Information supplied:
▽
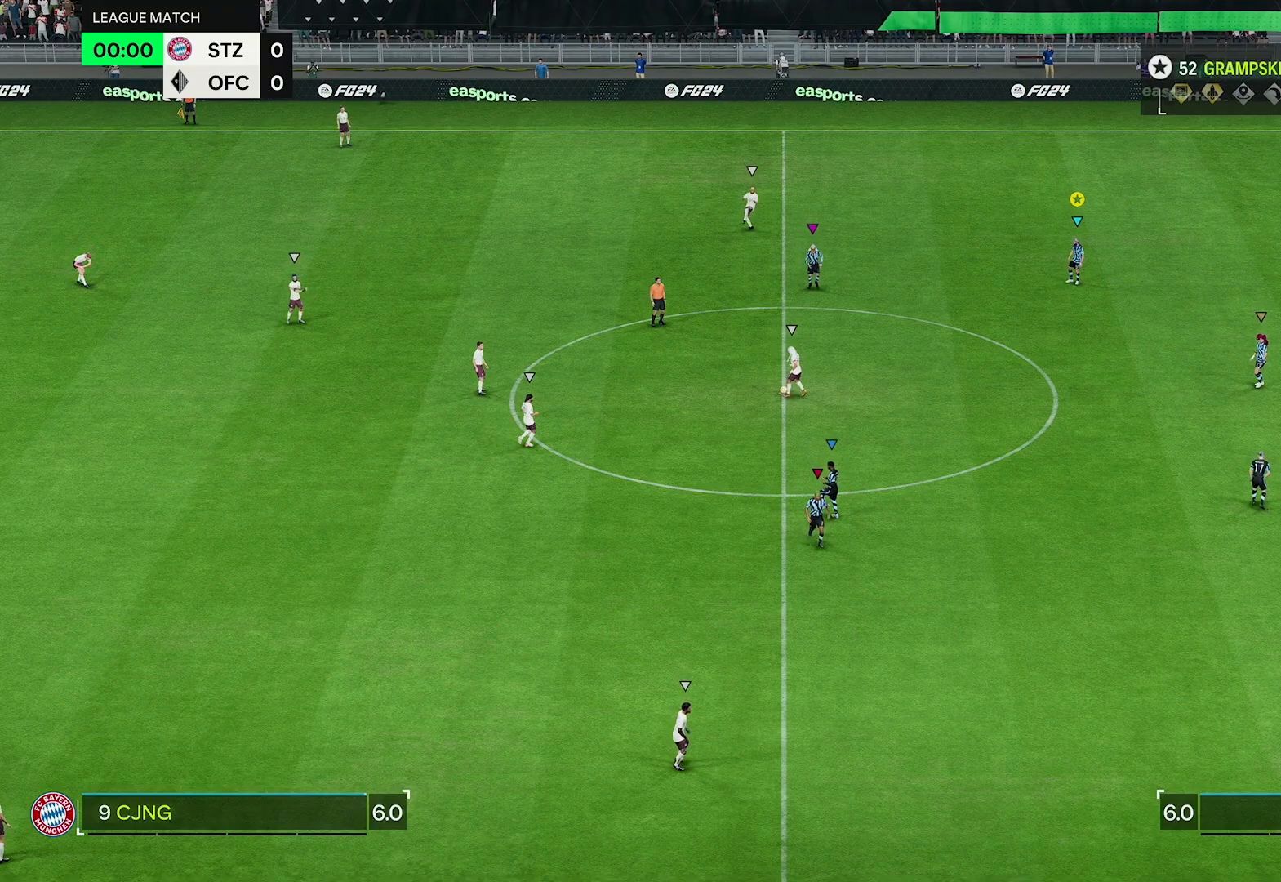
{"buttons": [], "left_stick": "center", "right_stick": "center", "events": []}
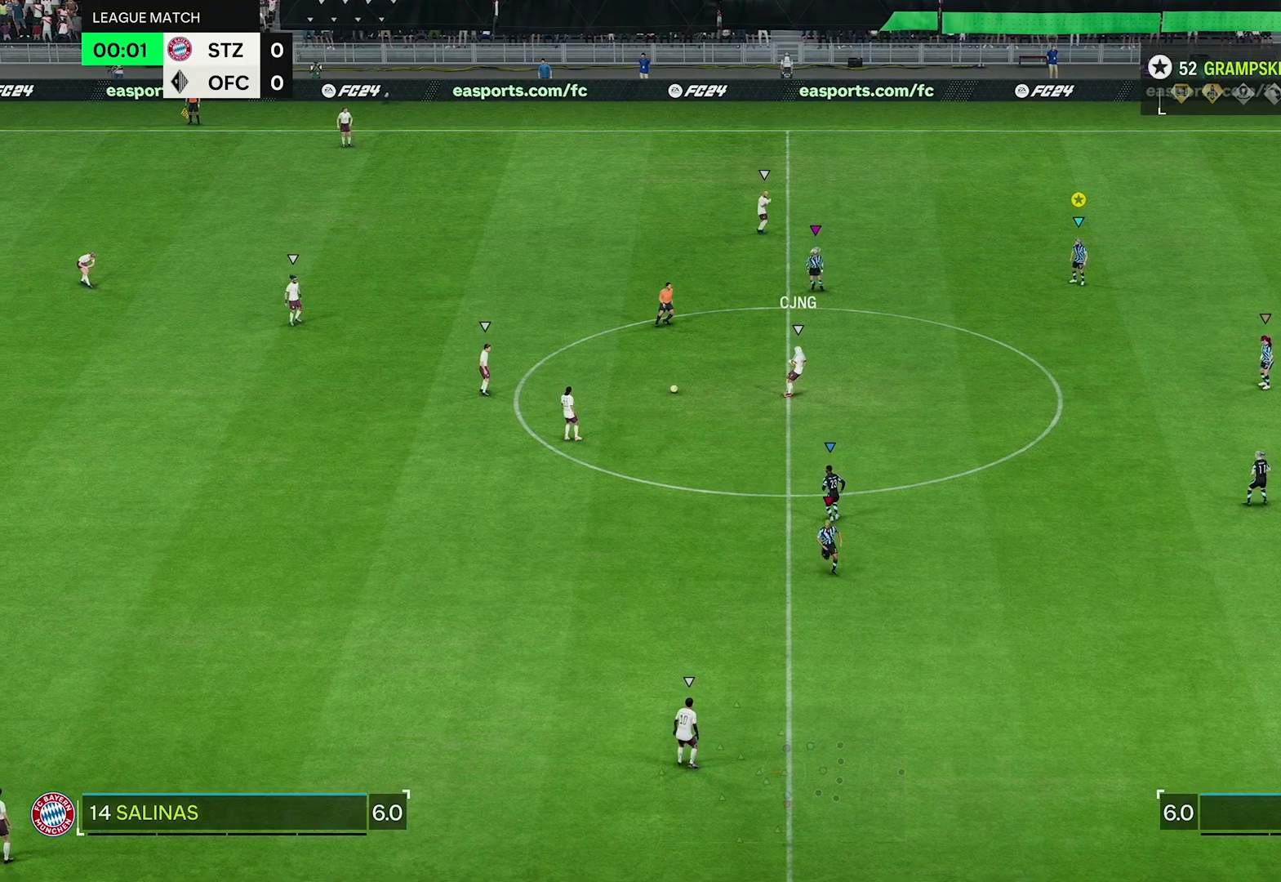
{"buttons": [], "left_stick": "center", "right_stick": "center", "events": []}
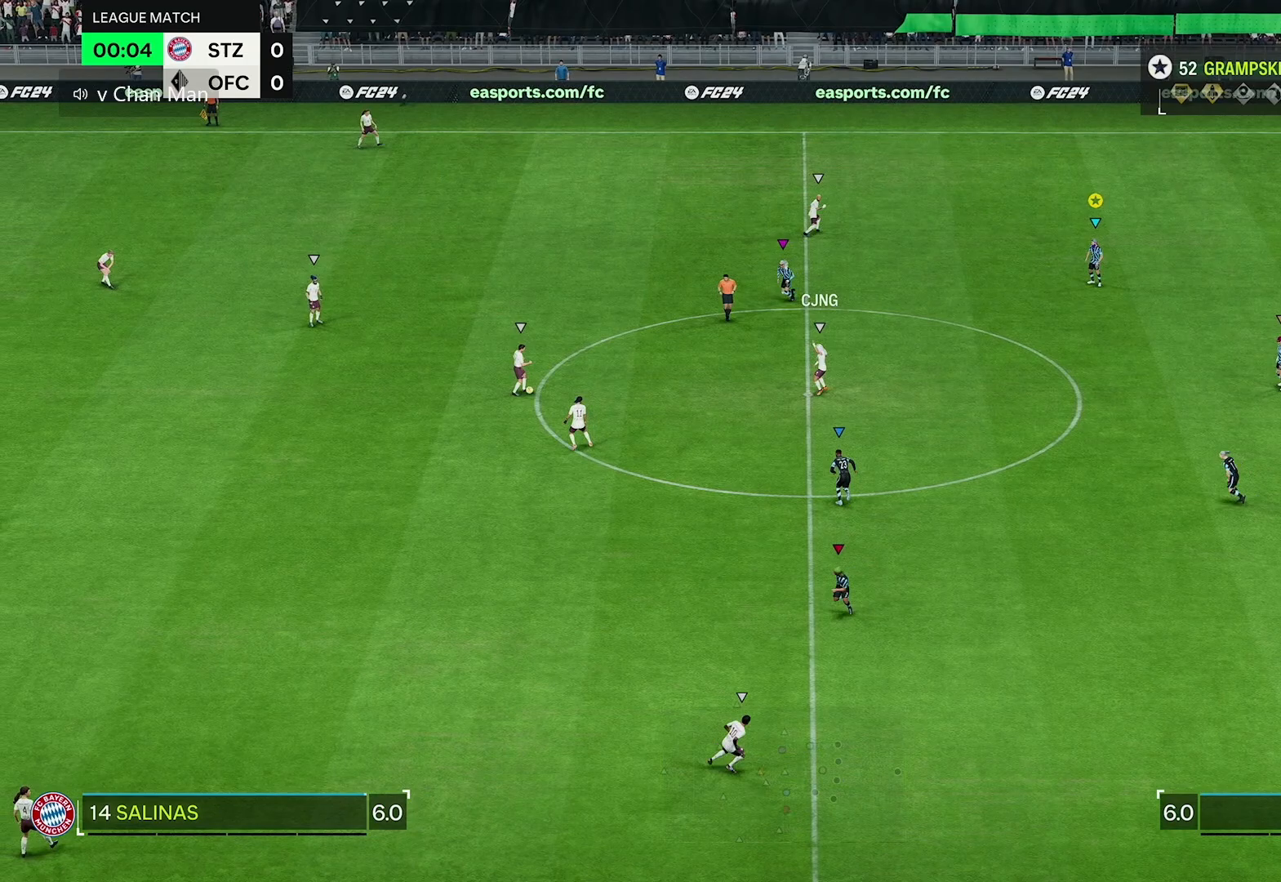
{"buttons": ["R2"], "left_stick": "left", "right_stick": "center", "events": [[183, "left_stick", "left"], [483, "R2", "down"]]}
△
Work instructions: Everything in the listing is to be returned word for word, except the pictures.

Answer space:
{"buttons": [], "left_stick": "center", "right_stick": "center", "events": []}
{"buttons": [], "left_stick": "center", "right_stick": "center", "events": []}
{"buttons": ["R2"], "left_stick": "left", "right_stick": "center", "events": [[183, "left_stick", "left"], [483, "R2", "down"]]}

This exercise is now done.